Jox was an establishment guy all the way, Alexis was good at improving ideas that were already out there but wasn’t an outside-the-box thinker, and Strike . . . well, as Carlos said, their king was his father’s son—a stubborn dreamer with huge sense of duty and a heart that could send him in the wrong direction with the best of intentions.
Not that Nate was planning on volunteering to sit in on the debates and act as the voice of reason.
Or rebellion, he thought, knowing he would be the maverick in the group, the one to counter all the history-steeped decisions.
Which so wasn’t what he should’ve been thinking about as he followed the others into the sacred room at Skywatch. Focus, dipshit, he told himself. He and Alexis were about to try pulling some serious magic on a non-cardinal day. He needed to get his head in the game.

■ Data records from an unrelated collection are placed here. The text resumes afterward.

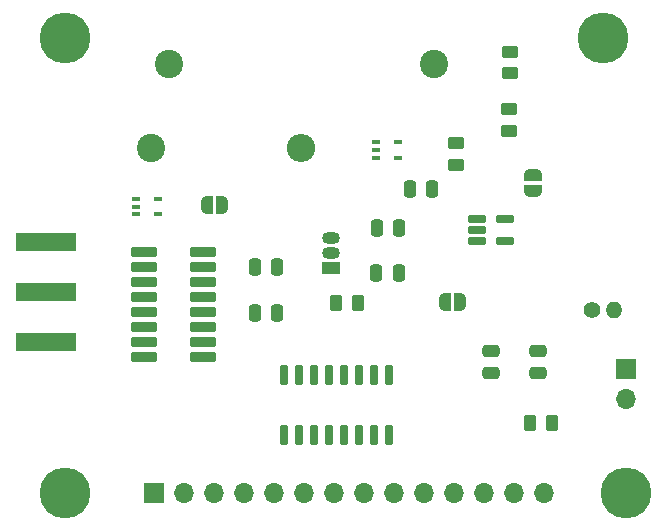
<source format=gbr>
%TF.GenerationSoftware,KiCad,Pcbnew,8.0.7*%
%TF.CreationDate,2025-10-24T17:03:05+02:00*%
%TF.ProjectId,Medidor_clk_PCB,4d656469-646f-4725-9f63-6c6b5f504342,rev?*%
%TF.SameCoordinates,Original*%
%TF.FileFunction,Soldermask,Top*%
%TF.FilePolarity,Negative*%
%FSLAX46Y46*%
G04 Gerber Fmt 4.6, Leading zero omitted, Abs format (unit mm)*
G04 Created by KiCad (PCBNEW 8.0.7) date 2025-10-24 17:03:05*
%MOMM*%
%LPD*%
G01*
G04 APERTURE LIST*
G04 Aperture macros list*
%AMRoundRect*
0 Rectangle with rounded corners*
0 $1 Rounding radius*
0 $2 $3 $4 $5 $6 $7 $8 $9 X,Y pos of 4 corners*
0 Add a 4 corners polygon primitive as box body*
4,1,4,$2,$3,$4,$5,$6,$7,$8,$9,$2,$3,0*
0 Add four circle primitives for the rounded corners*
1,1,$1+$1,$2,$3*
1,1,$1+$1,$4,$5*
1,1,$1+$1,$6,$7*
1,1,$1+$1,$8,$9*
0 Add four rect primitives between the rounded corners*
20,1,$1+$1,$2,$3,$4,$5,0*
20,1,$1+$1,$4,$5,$6,$7,0*
20,1,$1+$1,$6,$7,$8,$9,0*
20,1,$1+$1,$8,$9,$2,$3,0*%
%AMFreePoly0*
4,1,19,0.500000,-0.750000,0.000000,-0.750000,0.000000,-0.744911,-0.071157,-0.744911,-0.207708,-0.704816,-0.327430,-0.627875,-0.420627,-0.520320,-0.479746,-0.390866,-0.500000,-0.250000,-0.500000,0.250000,-0.479746,0.390866,-0.420627,0.520320,-0.327430,0.627875,-0.207708,0.704816,-0.071157,0.744911,0.000000,0.744911,0.000000,0.750000,0.500000,0.750000,0.500000,-0.750000,0.500000,-0.750000,
$1*%
%AMFreePoly1*
4,1,19,0.000000,0.744911,0.071157,0.744911,0.207708,0.704816,0.327430,0.627875,0.420627,0.520320,0.479746,0.390866,0.500000,0.250000,0.500000,-0.250000,0.479746,-0.390866,0.420627,-0.520320,0.327430,-0.627875,0.207708,-0.704816,0.071157,-0.744911,0.000000,-0.744911,0.000000,-0.750000,-0.500000,-0.750000,-0.500000,0.750000,0.000000,0.750000,0.000000,0.744911,0.000000,0.744911,
$1*%
G04 Aperture macros list end*
%ADD10RoundRect,0.250000X0.250000X0.475000X-0.250000X0.475000X-0.250000X-0.475000X0.250000X-0.475000X0*%
%ADD11RoundRect,0.250000X0.450000X-0.262500X0.450000X0.262500X-0.450000X0.262500X-0.450000X-0.262500X0*%
%ADD12R,1.500000X1.050000*%
%ADD13O,1.500000X1.050000*%
%ADD14RoundRect,0.250000X-0.475000X0.250000X-0.475000X-0.250000X0.475000X-0.250000X0.475000X0.250000X0*%
%ADD15C,4.300000*%
%ADD16RoundRect,0.100000X-0.225000X-0.100000X0.225000X-0.100000X0.225000X0.100000X-0.225000X0.100000X0*%
%ADD17RoundRect,0.100500X-0.986500X-0.301500X0.986500X-0.301500X0.986500X0.301500X-0.986500X0.301500X0*%
%ADD18RoundRect,0.250000X-0.250000X-0.475000X0.250000X-0.475000X0.250000X0.475000X-0.250000X0.475000X0*%
%ADD19FreePoly0,0.000000*%
%ADD20FreePoly1,0.000000*%
%ADD21RoundRect,0.150000X-0.650000X-0.150000X0.650000X-0.150000X0.650000X0.150000X-0.650000X0.150000X0*%
%ADD22RoundRect,0.250000X-0.262500X-0.450000X0.262500X-0.450000X0.262500X0.450000X-0.262500X0.450000X0*%
%ADD23R,1.700000X1.700000*%
%ADD24O,1.700000X1.700000*%
%ADD25C,2.400000*%
%ADD26O,2.400000X2.400000*%
%ADD27RoundRect,0.150000X-0.150000X0.725000X-0.150000X-0.725000X0.150000X-0.725000X0.150000X0.725000X0*%
%ADD28FreePoly0,270.000000*%
%ADD29FreePoly1,270.000000*%
%ADD30R,5.080000X1.500000*%
%ADD31RoundRect,0.250000X-0.450000X0.262500X-0.450000X-0.262500X0.450000X-0.262500X0.450000X0.262500X0*%
%ADD32C,1.400000*%
%ADD33O,1.400000X1.400000*%
%ADD34RoundRect,0.250000X0.262500X0.450000X-0.262500X0.450000X-0.262500X-0.450000X0.262500X-0.450000X0*%
G04 APERTURE END LIST*
D10*
%TO.C,C8*%
X153350000Y-91850000D03*
X155250000Y-91850000D03*
%TD*%
D11*
%TO.C,R3*%
X161850000Y-82012500D03*
X161850000Y-80187500D03*
%TD*%
D12*
%TO.C,Q1*%
X146700000Y-98520000D03*
D13*
X146700000Y-97250000D03*
X146700000Y-95980000D03*
%TD*%
D14*
%TO.C,C3*%
X160250000Y-105500000D03*
X160250000Y-107400000D03*
%TD*%
D15*
%TO.C,H3*%
X171700000Y-117550000D03*
%TD*%
D16*
%TO.C,U1*%
X130150000Y-92650000D03*
X130150000Y-93300000D03*
X130150000Y-93950000D03*
X132050000Y-93950000D03*
X132050000Y-92650000D03*
%TD*%
D17*
%TO.C,U2*%
X130875000Y-97130000D03*
X130875000Y-98400000D03*
X130875000Y-99670000D03*
X130875000Y-100940000D03*
X130875000Y-102210000D03*
X130875000Y-103480000D03*
X130875000Y-104750000D03*
X130875000Y-106020000D03*
X135825000Y-106020000D03*
X135825000Y-104750000D03*
X135825000Y-103480000D03*
X135825000Y-102210000D03*
X135825000Y-100940000D03*
X135825000Y-99670000D03*
X135825000Y-98400000D03*
X135825000Y-97130000D03*
%TD*%
D18*
%TO.C,C5*%
X140250000Y-102300000D03*
X142150000Y-102300000D03*
%TD*%
D19*
%TO.C,JP2*%
X156350000Y-101350000D03*
D20*
X157650000Y-101350000D03*
%TD*%
D21*
%TO.C,U5*%
X159100000Y-94337500D03*
X159100000Y-95287500D03*
X159100000Y-96237500D03*
X161400000Y-96237500D03*
X161400000Y-94337500D03*
%TD*%
D22*
%TO.C,R5*%
X163587500Y-111600000D03*
X165412500Y-111600000D03*
%TD*%
D19*
%TO.C,JP3*%
X136200000Y-93150000D03*
D20*
X137500000Y-93150000D03*
%TD*%
D23*
%TO.C,J2*%
X171705000Y-107050000D03*
D24*
X171705000Y-109590000D03*
%TD*%
D11*
%TO.C,R4*%
X161800000Y-86862500D03*
X161800000Y-85037500D03*
%TD*%
D23*
%TO.C,J3*%
X131700000Y-117550000D03*
D24*
X134240000Y-117550000D03*
X136780000Y-117550000D03*
X139320000Y-117550000D03*
X141860000Y-117550000D03*
X144400000Y-117550000D03*
X146940000Y-117550000D03*
X149480000Y-117550000D03*
X152020000Y-117550000D03*
X154560000Y-117550000D03*
X157100000Y-117550000D03*
X159640000Y-117550000D03*
X162180000Y-117550000D03*
X164720000Y-117550000D03*
%TD*%
D15*
%TO.C,H2*%
X169700000Y-79050000D03*
%TD*%
D16*
%TO.C,U3*%
X150500000Y-87850000D03*
X150500000Y-88500000D03*
X150500000Y-89150000D03*
X152400000Y-89150000D03*
X152400000Y-87850000D03*
%TD*%
D25*
%TO.C,R1*%
X131500000Y-88350000D03*
D26*
X144200000Y-88350000D03*
%TD*%
D15*
%TO.C,H1*%
X124200000Y-79050000D03*
%TD*%
D18*
%TO.C,C6*%
X150550000Y-98900000D03*
X152450000Y-98900000D03*
%TD*%
D27*
%TO.C,U6*%
X151630000Y-107525000D03*
X150360000Y-107525000D03*
X149090000Y-107525000D03*
X147820000Y-107525000D03*
X146550000Y-107525000D03*
X145280000Y-107525000D03*
X144010000Y-107525000D03*
X142740000Y-107525000D03*
X142740000Y-112675000D03*
X144010000Y-112675000D03*
X145280000Y-112675000D03*
X146550000Y-112675000D03*
X147820000Y-112675000D03*
X149090000Y-112675000D03*
X150360000Y-112675000D03*
X151630000Y-112675000D03*
%TD*%
D28*
%TO.C,JP1*%
X163800000Y-90650000D03*
D29*
X163800000Y-91950000D03*
%TD*%
D30*
%TO.C,J1*%
X122562500Y-100550000D03*
X122562500Y-104800000D03*
X122562500Y-96300000D03*
%TD*%
D15*
%TO.C,H4*%
X124200000Y-117550000D03*
%TD*%
D14*
%TO.C,C2*%
X164250000Y-105500000D03*
X164250000Y-107400000D03*
%TD*%
D25*
%TO.C,C1*%
X132950000Y-81200000D03*
X155450000Y-81200000D03*
%TD*%
D31*
%TO.C,R6*%
X157250000Y-87937500D03*
X157250000Y-89762500D03*
%TD*%
D32*
%TO.C,TH1*%
X168800000Y-102050000D03*
D33*
X170700000Y-102050000D03*
%TD*%
D18*
%TO.C,C7*%
X150600000Y-95150000D03*
X152500000Y-95150000D03*
%TD*%
D34*
%TO.C,R2*%
X148962500Y-101500000D03*
X147137500Y-101500000D03*
%TD*%
D18*
%TO.C,C4*%
X140250000Y-98450000D03*
X142150000Y-98450000D03*
%TD*%
M02*

</source>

The sacred chamber at Skywatch was a circular room located at the end of one of the mansion wings, decorated with intricately carved walls and a chac-mool altar like the one in the sacred tunnels beneath Chichén Itzá. Unlike the sacred chamber beneath Chichén Itzá, though, it was open to the stars and moon, which glowed through a glass-paneled ceiling. Where the cardinal-day ceremonies of the equinoxes and solstices were conducted down in the Yucatán, along with those celebrating high-magic events like an eclipse, the lesser ceremonies like Saturn at Opposition were held in-house at Skywatch.